Will two dual-core xeon processors do it for me or do I need to go quad core?

For normal applications like web browsing, office, image editing etc. the quantity of RAM is usually the thing that limits the number of clients. 4GB RAM should probably cover 35 users for those applications. CPU doesn't usually limit this sort of stuff.

I've never seen an edubuntu cluster with 32 people doing video editing at the same time. If they were all editing even moderately large video content, I'd say you could run into problems with both RAM and CPU.

The next issue will be video playback. If a thin client plays a full screen video, it gets rendered (from say, divx) on the server and sent as raw video across the network to the thin client. That's 2 or 3 bytes per pixel, about 1 million pixels per frame, 24 times per second (ignoring sound) all of which must be sent over the network from the server to the client in real time. That's a LOT of network traffic. If more than 5-10 users simultaneously watch full screen video on normal thin clients, even a gigabit network will be in trouble.

To be honest, for any sort of intensive video applications, traditional thin clients are not really suitable as the network traffic is too large. A few YouTube videos here and there will probably be fine, but a class doing video editing may not be not realistic. If the thin clients ran the video applications locally themselves that would be different, but that's quite complicated to do and your thin clients probably don't have enough RAM.

Does Ubuntu even support quad core processors at this time?

I'm pretty sure this is no problem at all. [Dawson's note: it isn't; bring on the multicores] Linux supports multiple cores and multiple cpus and has done for a long time.

How much RAM should I get and how much does Ubuntu support?

Default 32-bit edubuntu supports up to 4GB (this is a limit of 32-bit hardware) and with the -server- kernel can get at least up to 8GB. 64-bit edubuntu supports so much more, you won't be need to worry about it.

2^32 = 4294967296 =~ 4GB 2^64 = 18446744073709551616

Should I just get 2 less powerful servers and split up the lab? I'd prefer to have one server so I can have some control over the lab using the thin client manager, but it isn't a huge deal. Thanks for any advice.

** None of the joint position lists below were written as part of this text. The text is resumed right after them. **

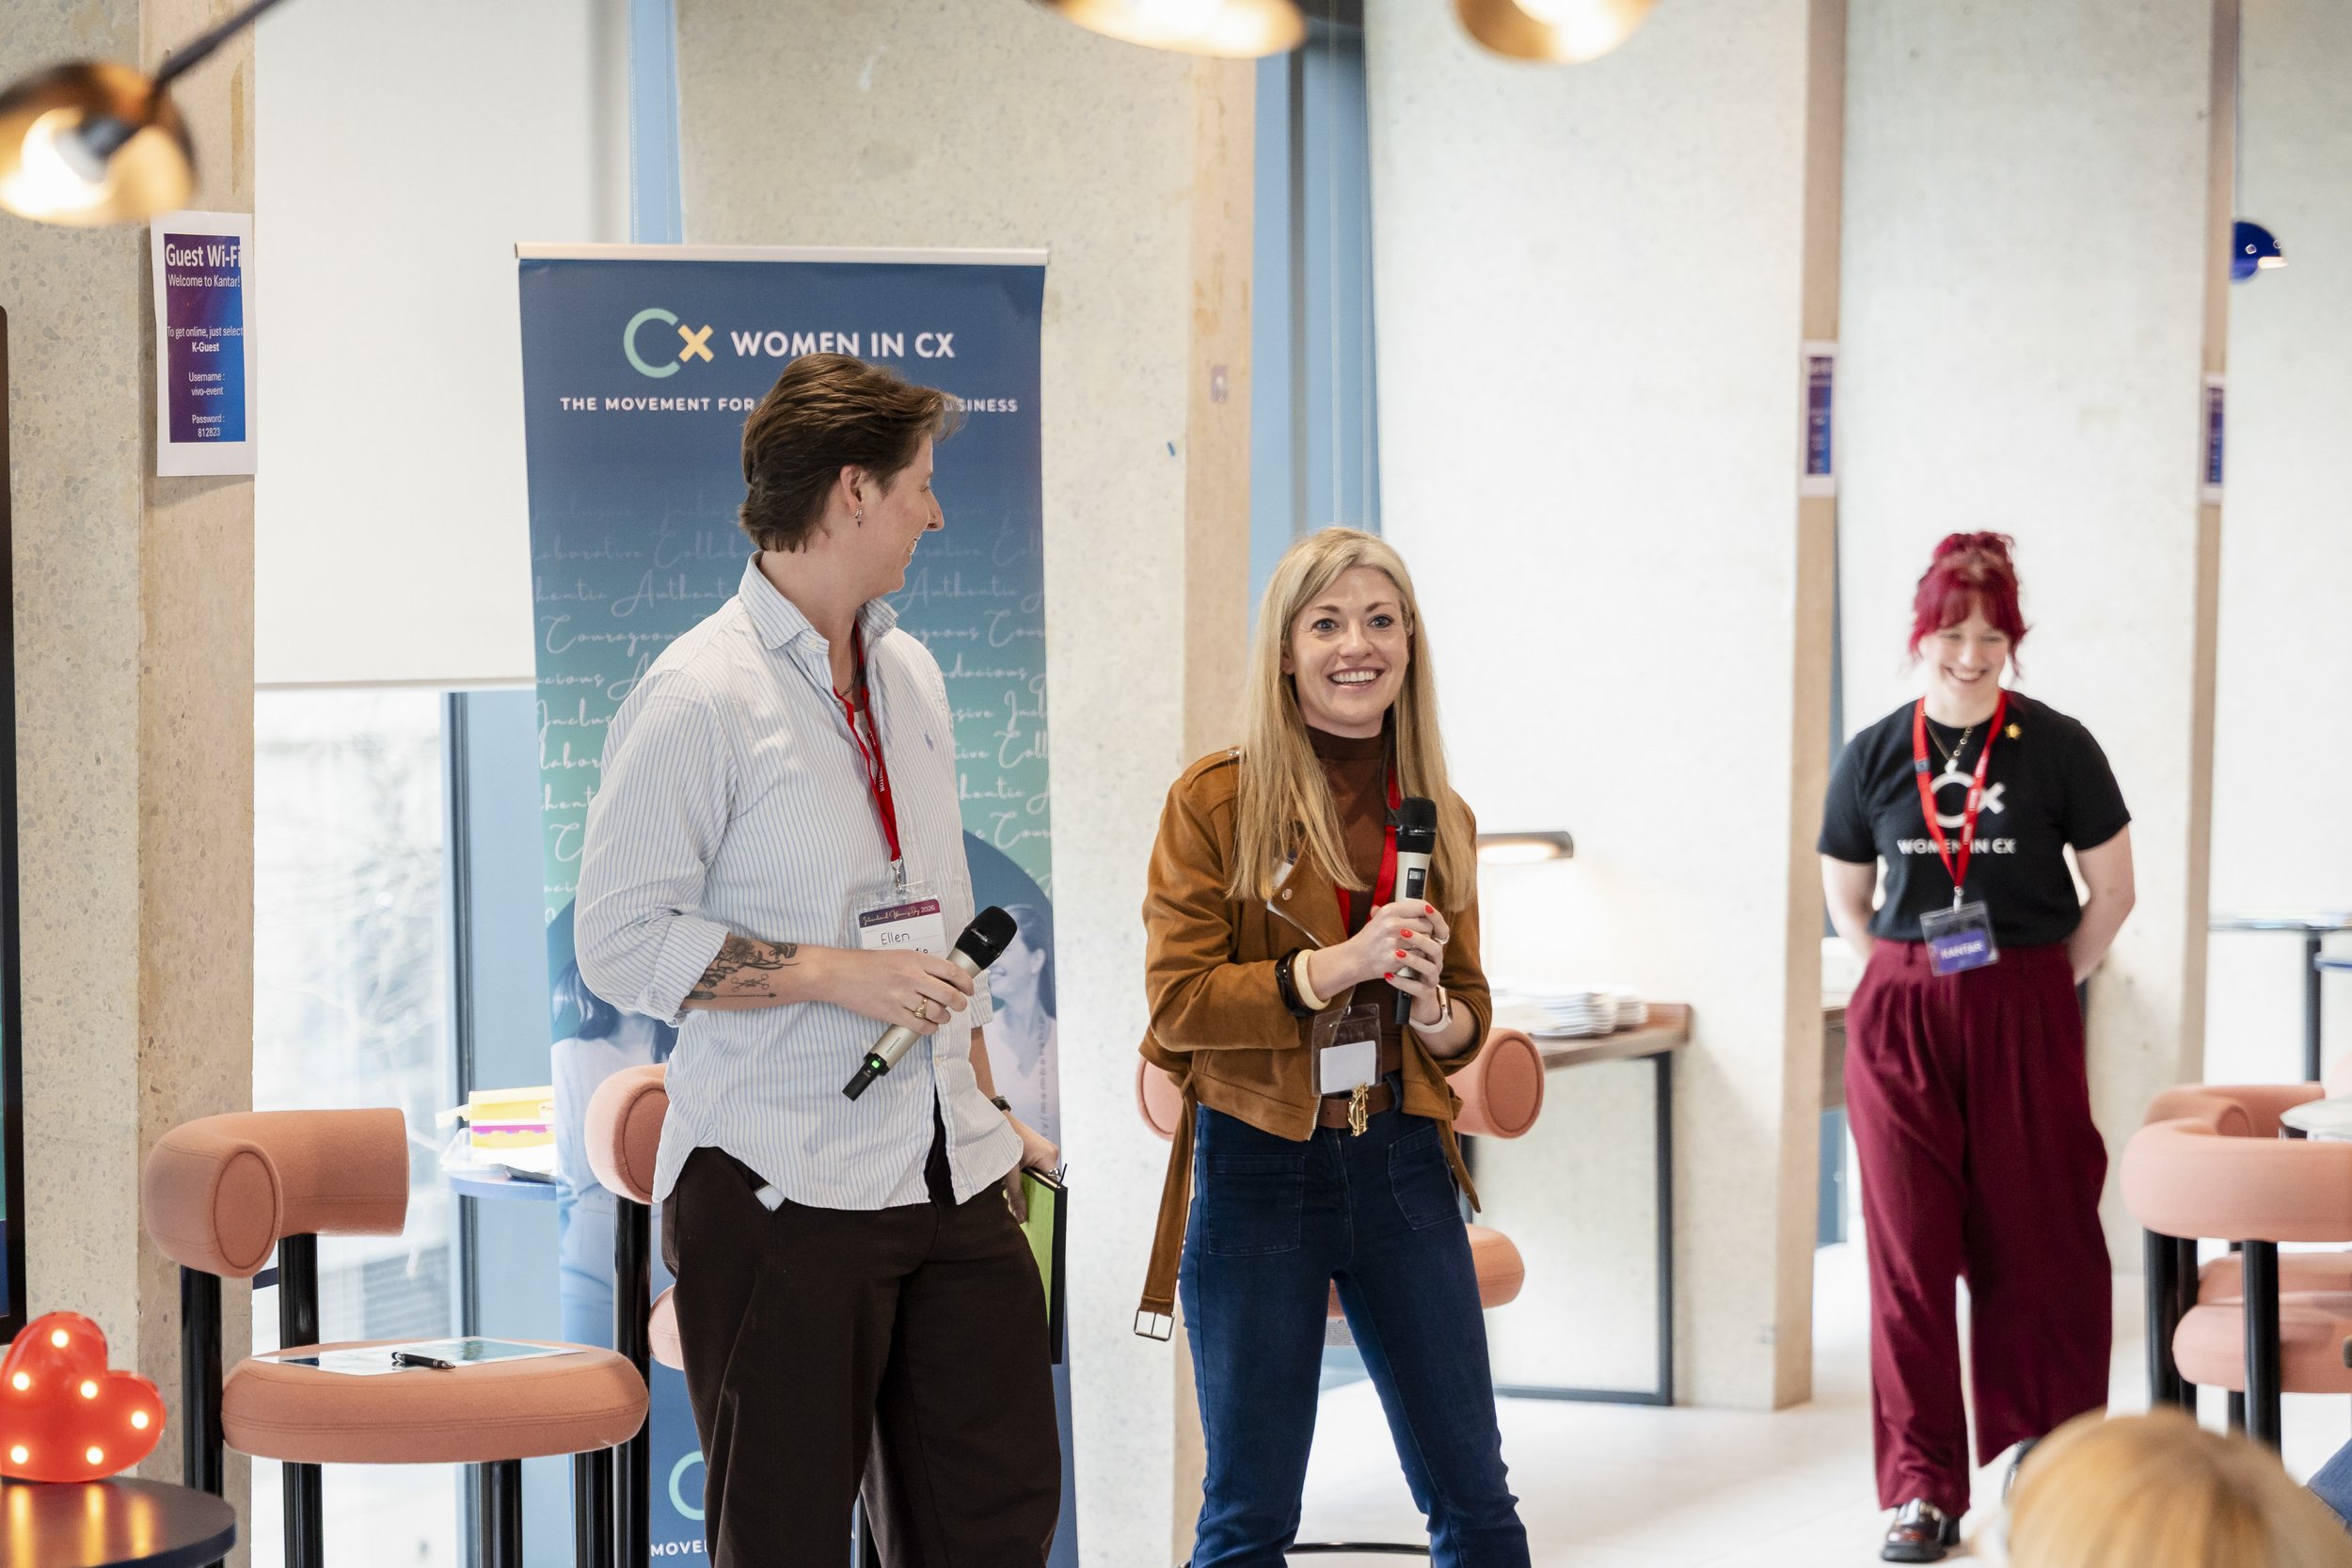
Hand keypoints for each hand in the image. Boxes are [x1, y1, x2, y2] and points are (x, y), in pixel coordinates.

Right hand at [818, 948, 972, 1033]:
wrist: (839, 974)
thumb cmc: (866, 964)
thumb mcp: (898, 956)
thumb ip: (920, 966)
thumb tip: (942, 978)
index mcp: (915, 960)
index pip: (952, 972)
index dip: (967, 983)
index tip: (969, 989)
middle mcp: (912, 977)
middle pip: (950, 995)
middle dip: (960, 1003)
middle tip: (959, 1005)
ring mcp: (902, 997)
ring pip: (937, 1013)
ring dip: (944, 1017)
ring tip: (941, 1016)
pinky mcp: (891, 1014)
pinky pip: (920, 1026)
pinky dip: (929, 1029)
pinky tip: (928, 1026)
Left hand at [1000, 1114, 1059, 1221]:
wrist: (997, 1119)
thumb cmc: (1004, 1141)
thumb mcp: (1009, 1171)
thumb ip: (1015, 1194)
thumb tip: (1022, 1218)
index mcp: (1049, 1158)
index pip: (1052, 1187)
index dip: (1042, 1201)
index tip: (1033, 1214)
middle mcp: (1051, 1153)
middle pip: (1045, 1183)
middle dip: (1031, 1194)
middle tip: (1018, 1206)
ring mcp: (1046, 1150)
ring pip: (1039, 1176)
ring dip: (1026, 1184)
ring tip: (1012, 1191)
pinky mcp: (1038, 1149)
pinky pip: (1036, 1168)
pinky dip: (1025, 1176)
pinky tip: (1014, 1180)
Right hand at [1321, 899, 1449, 994]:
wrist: (1355, 959)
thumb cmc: (1370, 938)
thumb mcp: (1380, 918)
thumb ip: (1401, 911)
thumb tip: (1425, 907)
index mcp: (1390, 910)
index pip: (1422, 905)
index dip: (1432, 913)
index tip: (1434, 921)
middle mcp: (1392, 923)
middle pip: (1427, 924)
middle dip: (1427, 932)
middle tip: (1420, 937)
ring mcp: (1394, 941)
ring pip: (1425, 940)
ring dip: (1424, 945)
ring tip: (1414, 947)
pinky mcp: (1396, 957)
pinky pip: (1419, 955)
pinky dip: (1418, 957)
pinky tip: (1410, 957)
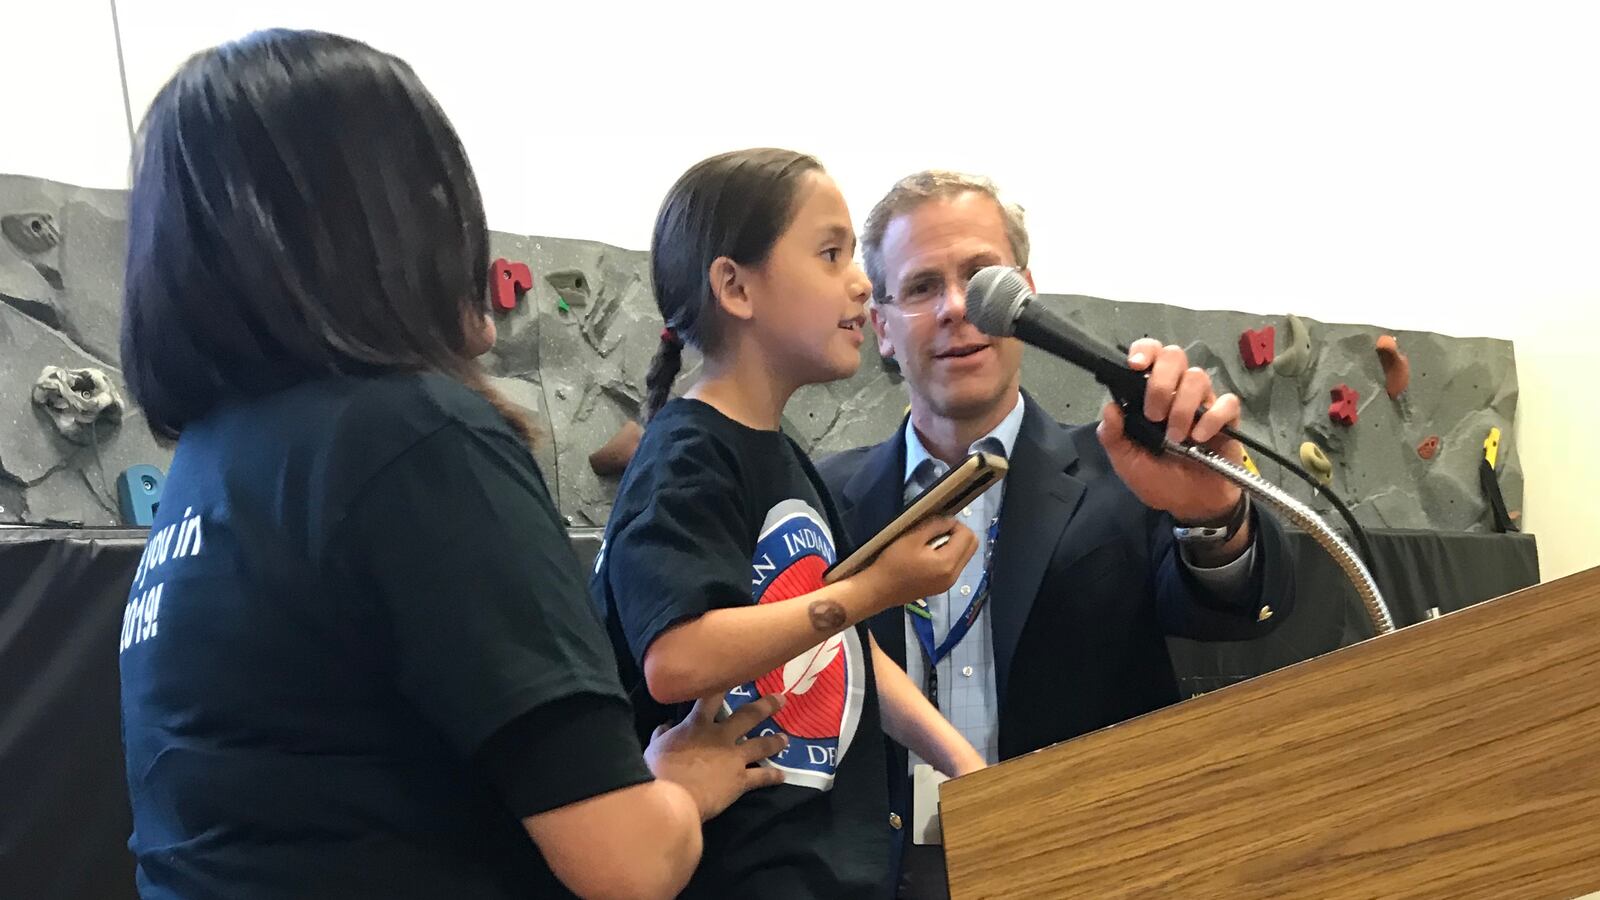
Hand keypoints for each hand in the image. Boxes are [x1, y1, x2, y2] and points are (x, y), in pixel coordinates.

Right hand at [645, 693, 788, 821]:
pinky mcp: (741, 780)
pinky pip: (761, 777)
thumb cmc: (656, 771)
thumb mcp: (653, 748)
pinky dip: (772, 776)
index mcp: (697, 725)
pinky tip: (782, 776)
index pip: (711, 697)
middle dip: (765, 706)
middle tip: (781, 699)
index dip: (724, 684)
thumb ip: (662, 736)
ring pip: (761, 745)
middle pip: (748, 716)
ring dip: (774, 741)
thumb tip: (664, 727)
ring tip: (784, 739)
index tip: (737, 671)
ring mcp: (734, 758)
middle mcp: (720, 736)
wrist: (671, 797)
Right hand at [858, 516, 977, 611]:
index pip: (968, 536)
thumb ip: (935, 525)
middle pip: (972, 546)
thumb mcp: (912, 538)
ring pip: (965, 556)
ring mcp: (949, 583)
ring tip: (929, 544)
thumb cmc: (892, 563)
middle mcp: (954, 575)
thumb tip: (950, 520)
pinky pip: (955, 566)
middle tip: (936, 532)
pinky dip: (948, 556)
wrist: (878, 590)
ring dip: (953, 545)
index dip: (955, 524)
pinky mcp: (942, 587)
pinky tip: (928, 556)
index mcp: (948, 564)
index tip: (937, 524)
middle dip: (958, 534)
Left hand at [1097, 339, 1244, 522]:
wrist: (1191, 505)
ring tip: (1176, 437)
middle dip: (1161, 382)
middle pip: (1174, 356)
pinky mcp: (1227, 419)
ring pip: (1197, 377)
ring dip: (1182, 407)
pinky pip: (1227, 402)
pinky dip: (1212, 418)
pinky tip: (1200, 438)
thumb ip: (1113, 437)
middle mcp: (1176, 391)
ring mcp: (1203, 402)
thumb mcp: (1127, 462)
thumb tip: (1109, 407)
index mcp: (1150, 395)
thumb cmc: (1158, 480)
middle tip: (1154, 415)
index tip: (1135, 366)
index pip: (1150, 355)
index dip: (1144, 351)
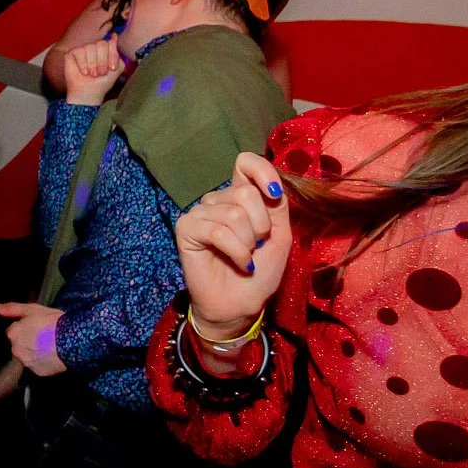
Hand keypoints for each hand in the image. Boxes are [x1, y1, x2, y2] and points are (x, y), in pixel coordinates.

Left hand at [0, 301, 65, 375]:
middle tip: (43, 335)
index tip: (36, 326)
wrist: (73, 340)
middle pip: (19, 344)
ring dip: (33, 352)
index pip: (13, 331)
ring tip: (49, 346)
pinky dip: (41, 362)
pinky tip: (52, 356)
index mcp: (12, 334)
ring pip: (27, 356)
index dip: (24, 327)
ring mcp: (26, 363)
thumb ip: (12, 309)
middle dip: (27, 340)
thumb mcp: (32, 309)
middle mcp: (15, 350)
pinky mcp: (37, 372)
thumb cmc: (52, 321)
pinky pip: (36, 366)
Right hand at [61, 39, 121, 105]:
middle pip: (101, 43)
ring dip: (92, 64)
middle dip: (102, 61)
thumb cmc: (102, 82)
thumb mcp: (116, 69)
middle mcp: (94, 48)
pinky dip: (82, 64)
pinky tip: (84, 72)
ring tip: (92, 74)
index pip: (111, 43)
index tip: (112, 69)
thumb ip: (118, 54)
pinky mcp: (72, 53)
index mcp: (105, 50)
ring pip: (90, 47)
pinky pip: (79, 51)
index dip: (112, 55)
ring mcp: (83, 50)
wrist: (89, 93)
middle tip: (100, 73)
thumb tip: (114, 36)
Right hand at [174, 152, 290, 359]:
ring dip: (248, 243)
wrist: (241, 305)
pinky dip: (236, 251)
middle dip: (261, 225)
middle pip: (245, 192)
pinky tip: (240, 263)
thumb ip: (277, 206)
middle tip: (257, 245)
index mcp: (240, 197)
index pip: (245, 163)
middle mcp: (219, 200)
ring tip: (246, 258)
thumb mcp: (280, 236)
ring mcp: (201, 213)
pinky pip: (217, 230)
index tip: (274, 193)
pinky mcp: (186, 229)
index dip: (261, 170)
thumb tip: (271, 185)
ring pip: (233, 213)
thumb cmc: (260, 272)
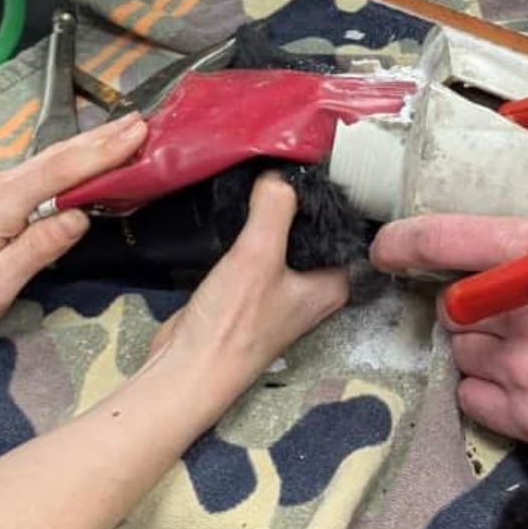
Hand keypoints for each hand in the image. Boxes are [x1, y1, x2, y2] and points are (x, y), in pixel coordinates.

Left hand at [0, 116, 149, 348]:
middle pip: (58, 155)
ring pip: (49, 160)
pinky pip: (38, 172)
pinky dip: (70, 161)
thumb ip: (36, 250)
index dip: (103, 151)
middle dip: (103, 138)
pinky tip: (87, 160)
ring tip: (128, 133)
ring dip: (90, 146)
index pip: (61, 170)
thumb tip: (79, 217)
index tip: (139, 132)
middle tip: (146, 122)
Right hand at [150, 175, 348, 396]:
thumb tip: (279, 171)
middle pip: (310, 229)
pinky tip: (237, 208)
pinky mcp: (249, 292)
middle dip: (293, 199)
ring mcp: (281, 291)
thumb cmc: (232, 323)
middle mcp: (312, 287)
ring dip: (268, 214)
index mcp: (332, 283)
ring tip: (257, 176)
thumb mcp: (258, 254)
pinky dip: (248, 230)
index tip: (304, 159)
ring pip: (281, 238)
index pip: (340, 224)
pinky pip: (256, 250)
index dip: (324, 193)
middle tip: (276, 160)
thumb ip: (275, 207)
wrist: (187, 369)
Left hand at [371, 214, 527, 474]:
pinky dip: (488, 390)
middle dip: (470, 304)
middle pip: (452, 306)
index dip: (405, 241)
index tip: (389, 247)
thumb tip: (527, 253)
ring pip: (462, 355)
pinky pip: (475, 401)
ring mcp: (522, 372)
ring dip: (482, 349)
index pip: (445, 240)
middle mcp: (520, 314)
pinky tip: (527, 384)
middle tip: (509, 307)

An interesting question -- there are advantages in both.

If you had two servers and one went down (eg. hardware failure), it would be nice that everyone could move over and work on the other, even in a limited way. This should be a rare occurrence though. Having, say 2x quad cores on one machine gives all users access to 8 cores. Having 2x dual cores on two machines splits your users in half giving each half 4 cores. If you get a burst of use on one half, the other half is not in a position to help out and could be sitting idle. Also, you'll have to use NFS and LDAP or NIS to make all users able to login on both machines and see their home directories.

Price will also vary between the two options of course. The single big server would probably draw less power and use the same or less space.

Either way, look into getting RAID (preferably RAID1), so that a disk failure doesn't take your server down and consider a second power supply so that a failed psu won't take it down either. Remember if your server dies, every thin client dies with it.

Sorry if some of this has set you back a little, but you must be realistic about video applications on thin clients before you spend lots of money.

[Dawson's note: Thanks again to Gavin McCullagh for the detailed response reprinted above.]